(Dados brutos)

-*-*-

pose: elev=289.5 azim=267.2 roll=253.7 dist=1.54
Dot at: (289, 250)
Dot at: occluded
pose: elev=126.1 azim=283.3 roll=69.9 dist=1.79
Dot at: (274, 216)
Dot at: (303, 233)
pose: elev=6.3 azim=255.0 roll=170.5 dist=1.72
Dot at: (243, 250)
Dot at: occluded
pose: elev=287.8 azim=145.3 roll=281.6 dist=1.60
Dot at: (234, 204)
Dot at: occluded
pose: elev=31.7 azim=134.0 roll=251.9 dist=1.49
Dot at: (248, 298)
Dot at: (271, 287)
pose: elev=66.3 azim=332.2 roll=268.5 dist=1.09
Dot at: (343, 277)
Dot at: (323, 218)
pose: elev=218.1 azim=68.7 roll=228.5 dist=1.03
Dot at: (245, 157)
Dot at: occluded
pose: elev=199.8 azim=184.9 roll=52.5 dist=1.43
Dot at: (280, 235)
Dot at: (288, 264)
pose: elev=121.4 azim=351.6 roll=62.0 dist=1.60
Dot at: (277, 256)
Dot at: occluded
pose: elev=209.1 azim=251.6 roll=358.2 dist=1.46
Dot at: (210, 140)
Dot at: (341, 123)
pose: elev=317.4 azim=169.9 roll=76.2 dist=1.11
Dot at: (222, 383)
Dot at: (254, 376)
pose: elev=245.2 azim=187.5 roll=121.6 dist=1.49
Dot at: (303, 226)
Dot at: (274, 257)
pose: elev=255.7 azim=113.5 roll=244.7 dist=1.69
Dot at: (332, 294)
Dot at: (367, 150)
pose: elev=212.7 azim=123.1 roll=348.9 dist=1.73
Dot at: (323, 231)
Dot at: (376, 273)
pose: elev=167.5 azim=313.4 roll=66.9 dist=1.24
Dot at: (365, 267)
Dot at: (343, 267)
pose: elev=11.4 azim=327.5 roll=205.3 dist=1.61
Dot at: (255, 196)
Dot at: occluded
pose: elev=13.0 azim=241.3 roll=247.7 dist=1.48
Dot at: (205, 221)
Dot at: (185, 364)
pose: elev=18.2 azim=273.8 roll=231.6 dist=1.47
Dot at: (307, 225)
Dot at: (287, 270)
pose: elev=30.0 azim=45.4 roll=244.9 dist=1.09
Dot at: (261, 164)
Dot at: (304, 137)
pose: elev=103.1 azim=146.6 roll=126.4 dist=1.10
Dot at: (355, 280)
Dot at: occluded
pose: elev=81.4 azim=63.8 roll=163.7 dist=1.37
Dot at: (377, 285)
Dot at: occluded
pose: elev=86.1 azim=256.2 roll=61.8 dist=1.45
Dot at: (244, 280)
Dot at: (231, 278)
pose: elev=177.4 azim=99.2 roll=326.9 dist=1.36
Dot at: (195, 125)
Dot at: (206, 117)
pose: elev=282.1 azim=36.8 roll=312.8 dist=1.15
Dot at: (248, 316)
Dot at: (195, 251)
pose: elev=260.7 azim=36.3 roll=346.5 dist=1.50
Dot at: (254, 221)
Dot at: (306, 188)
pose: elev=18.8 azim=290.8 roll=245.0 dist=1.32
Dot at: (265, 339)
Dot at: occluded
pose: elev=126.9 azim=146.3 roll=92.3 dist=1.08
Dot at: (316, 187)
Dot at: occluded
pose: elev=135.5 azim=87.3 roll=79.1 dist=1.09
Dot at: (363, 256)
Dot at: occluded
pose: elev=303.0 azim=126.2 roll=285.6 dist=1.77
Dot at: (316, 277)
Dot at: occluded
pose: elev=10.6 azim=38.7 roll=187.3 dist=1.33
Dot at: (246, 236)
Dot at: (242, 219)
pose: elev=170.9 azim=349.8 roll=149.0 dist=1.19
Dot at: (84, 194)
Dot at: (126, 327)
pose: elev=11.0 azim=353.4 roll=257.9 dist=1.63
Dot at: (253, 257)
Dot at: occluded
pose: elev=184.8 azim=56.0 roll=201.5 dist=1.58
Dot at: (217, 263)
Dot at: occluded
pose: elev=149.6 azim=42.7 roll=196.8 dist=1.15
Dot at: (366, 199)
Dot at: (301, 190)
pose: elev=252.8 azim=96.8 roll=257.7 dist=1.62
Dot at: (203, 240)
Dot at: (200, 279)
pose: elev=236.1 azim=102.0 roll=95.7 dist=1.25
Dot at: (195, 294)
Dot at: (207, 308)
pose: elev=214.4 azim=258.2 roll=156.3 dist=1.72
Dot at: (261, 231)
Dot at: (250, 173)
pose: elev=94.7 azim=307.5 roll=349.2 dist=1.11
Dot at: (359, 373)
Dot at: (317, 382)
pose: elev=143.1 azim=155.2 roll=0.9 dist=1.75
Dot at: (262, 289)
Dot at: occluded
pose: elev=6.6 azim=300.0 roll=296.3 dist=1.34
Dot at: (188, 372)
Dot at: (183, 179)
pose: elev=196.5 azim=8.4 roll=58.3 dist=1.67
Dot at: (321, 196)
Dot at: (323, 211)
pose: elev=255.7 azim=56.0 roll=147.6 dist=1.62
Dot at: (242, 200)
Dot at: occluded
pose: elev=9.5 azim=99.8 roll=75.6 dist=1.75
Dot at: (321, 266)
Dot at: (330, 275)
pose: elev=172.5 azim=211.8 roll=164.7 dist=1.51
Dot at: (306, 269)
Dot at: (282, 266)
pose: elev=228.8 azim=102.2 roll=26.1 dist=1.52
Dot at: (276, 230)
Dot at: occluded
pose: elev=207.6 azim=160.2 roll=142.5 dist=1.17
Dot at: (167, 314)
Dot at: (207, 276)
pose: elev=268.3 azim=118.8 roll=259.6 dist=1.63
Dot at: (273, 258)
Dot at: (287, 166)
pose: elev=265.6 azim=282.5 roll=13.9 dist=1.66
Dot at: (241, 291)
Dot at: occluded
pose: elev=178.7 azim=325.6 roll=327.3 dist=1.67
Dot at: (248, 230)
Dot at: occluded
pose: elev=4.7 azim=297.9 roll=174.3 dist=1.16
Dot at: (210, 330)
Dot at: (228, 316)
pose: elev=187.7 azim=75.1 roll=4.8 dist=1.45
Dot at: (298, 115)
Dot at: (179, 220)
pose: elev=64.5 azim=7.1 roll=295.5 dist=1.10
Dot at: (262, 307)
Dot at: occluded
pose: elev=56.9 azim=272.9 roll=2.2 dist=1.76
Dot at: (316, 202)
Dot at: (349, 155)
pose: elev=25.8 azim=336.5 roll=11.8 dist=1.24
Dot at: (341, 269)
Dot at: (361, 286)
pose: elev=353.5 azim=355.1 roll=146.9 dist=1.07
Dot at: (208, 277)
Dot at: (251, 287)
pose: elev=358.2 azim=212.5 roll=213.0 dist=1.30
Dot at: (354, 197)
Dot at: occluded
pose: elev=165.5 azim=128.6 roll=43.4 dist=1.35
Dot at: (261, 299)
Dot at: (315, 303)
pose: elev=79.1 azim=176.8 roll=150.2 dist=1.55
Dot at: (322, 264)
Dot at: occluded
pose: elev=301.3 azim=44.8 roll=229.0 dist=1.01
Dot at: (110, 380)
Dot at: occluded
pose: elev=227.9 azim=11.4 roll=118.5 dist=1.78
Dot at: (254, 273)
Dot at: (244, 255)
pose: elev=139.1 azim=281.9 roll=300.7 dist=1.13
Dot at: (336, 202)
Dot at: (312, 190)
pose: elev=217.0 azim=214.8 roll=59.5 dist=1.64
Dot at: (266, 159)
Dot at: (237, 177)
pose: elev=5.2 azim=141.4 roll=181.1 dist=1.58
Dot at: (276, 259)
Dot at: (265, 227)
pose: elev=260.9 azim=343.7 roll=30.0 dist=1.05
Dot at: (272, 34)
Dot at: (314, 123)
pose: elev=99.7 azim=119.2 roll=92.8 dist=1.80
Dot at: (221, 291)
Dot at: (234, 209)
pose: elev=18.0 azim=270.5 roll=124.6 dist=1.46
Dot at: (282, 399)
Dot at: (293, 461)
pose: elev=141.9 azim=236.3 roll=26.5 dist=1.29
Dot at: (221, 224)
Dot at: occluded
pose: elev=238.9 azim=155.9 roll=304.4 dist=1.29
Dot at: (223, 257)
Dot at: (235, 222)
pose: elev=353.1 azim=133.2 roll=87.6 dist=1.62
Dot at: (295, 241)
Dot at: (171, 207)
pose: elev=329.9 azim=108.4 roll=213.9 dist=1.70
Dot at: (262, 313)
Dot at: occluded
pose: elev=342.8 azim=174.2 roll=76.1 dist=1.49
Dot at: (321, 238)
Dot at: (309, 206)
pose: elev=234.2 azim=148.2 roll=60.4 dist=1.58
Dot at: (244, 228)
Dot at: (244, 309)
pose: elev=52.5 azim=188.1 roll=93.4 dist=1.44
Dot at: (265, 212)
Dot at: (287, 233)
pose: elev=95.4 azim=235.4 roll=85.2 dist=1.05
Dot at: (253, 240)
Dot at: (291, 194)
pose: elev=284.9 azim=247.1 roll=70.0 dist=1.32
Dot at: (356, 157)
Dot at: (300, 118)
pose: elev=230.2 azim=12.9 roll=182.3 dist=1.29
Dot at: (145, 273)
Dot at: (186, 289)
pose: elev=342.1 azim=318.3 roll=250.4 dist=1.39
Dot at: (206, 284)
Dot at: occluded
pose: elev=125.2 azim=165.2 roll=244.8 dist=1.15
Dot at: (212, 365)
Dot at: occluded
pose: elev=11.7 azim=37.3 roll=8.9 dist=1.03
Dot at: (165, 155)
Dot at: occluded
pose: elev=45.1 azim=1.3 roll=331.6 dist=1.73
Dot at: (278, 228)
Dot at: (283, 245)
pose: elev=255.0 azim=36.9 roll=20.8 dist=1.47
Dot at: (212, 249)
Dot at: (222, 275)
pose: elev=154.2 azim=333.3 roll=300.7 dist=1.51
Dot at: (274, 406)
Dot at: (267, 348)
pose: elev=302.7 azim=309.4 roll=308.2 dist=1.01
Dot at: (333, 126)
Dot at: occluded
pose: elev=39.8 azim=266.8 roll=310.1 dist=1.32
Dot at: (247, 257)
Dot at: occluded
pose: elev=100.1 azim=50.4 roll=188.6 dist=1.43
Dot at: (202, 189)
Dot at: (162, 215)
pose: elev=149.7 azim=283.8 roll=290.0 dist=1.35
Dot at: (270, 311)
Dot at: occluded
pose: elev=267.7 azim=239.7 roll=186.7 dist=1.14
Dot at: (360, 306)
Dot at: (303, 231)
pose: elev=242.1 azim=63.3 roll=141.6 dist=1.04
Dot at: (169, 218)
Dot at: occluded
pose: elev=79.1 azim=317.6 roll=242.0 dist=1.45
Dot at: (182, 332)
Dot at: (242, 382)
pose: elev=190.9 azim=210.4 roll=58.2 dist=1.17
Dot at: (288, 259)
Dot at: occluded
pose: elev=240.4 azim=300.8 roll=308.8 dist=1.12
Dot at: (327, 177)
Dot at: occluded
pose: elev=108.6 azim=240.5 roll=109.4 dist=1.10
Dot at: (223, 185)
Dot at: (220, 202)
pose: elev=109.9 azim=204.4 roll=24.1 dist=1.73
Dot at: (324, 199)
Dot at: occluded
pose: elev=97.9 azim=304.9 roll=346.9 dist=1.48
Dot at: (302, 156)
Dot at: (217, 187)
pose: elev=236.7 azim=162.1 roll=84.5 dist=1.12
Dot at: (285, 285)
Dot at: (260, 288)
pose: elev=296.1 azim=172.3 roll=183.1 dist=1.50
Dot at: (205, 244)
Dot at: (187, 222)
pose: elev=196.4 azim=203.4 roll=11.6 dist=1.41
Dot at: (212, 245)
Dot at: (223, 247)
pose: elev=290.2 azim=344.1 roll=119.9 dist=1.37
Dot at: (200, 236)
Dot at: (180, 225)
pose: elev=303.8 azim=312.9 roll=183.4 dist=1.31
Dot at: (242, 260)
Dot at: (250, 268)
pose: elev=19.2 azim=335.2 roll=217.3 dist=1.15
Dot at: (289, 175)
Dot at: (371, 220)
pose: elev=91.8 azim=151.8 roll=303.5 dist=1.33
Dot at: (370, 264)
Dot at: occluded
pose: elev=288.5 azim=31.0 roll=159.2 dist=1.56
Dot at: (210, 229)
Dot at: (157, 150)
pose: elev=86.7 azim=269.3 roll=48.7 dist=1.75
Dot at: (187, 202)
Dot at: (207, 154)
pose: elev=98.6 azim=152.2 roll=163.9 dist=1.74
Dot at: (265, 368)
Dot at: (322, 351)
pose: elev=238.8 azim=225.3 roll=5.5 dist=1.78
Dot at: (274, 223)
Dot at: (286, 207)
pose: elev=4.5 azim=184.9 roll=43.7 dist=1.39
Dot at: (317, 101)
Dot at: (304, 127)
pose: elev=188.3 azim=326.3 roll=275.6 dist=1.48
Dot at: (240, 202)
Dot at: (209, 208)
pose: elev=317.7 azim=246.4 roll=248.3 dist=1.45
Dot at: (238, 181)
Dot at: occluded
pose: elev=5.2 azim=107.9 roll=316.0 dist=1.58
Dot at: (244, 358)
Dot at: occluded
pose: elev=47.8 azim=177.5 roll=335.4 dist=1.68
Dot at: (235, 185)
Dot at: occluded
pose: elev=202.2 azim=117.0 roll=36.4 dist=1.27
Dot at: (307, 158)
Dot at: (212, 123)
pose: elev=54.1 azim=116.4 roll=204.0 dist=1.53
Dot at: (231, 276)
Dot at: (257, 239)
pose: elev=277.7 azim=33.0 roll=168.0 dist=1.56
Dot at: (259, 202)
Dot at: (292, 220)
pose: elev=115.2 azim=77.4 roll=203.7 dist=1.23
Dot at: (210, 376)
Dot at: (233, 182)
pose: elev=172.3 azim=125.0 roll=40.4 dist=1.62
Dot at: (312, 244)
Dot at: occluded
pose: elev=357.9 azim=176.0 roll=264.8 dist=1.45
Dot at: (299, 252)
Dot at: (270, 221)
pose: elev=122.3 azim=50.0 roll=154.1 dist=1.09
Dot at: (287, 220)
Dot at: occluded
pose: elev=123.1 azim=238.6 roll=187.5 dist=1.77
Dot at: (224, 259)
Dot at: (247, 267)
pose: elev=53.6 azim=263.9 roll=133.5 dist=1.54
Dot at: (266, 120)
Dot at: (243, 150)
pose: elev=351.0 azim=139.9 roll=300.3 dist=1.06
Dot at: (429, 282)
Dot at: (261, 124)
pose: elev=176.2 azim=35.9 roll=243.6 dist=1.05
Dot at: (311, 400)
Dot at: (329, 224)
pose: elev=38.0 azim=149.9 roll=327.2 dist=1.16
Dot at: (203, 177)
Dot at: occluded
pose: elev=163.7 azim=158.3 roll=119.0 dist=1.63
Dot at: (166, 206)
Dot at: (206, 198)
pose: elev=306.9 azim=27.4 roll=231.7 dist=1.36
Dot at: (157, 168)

-*-*-

**OBJETIVO**
Devolva sem nenhuma alteração o trecho dos dados que vai do início até a linha que contém "Dot at: (323, 218)", com as duas pontas incluídas. Não acrescente nenhuma outra linha.

**RESULTADO DA TAREFA**
pose: elev=289.5 azim=267.2 roll=253.7 dist=1.54
Dot at: (289, 250)
Dot at: occluded
pose: elev=126.1 azim=283.3 roll=69.9 dist=1.79
Dot at: (274, 216)
Dot at: (303, 233)
pose: elev=6.3 azim=255.0 roll=170.5 dist=1.72
Dot at: (243, 250)
Dot at: occluded
pose: elev=287.8 azim=145.3 roll=281.6 dist=1.60
Dot at: (234, 204)
Dot at: occluded
pose: elev=31.7 azim=134.0 roll=251.9 dist=1.49
Dot at: (248, 298)
Dot at: (271, 287)
pose: elev=66.3 azim=332.2 roll=268.5 dist=1.09
Dot at: (343, 277)
Dot at: (323, 218)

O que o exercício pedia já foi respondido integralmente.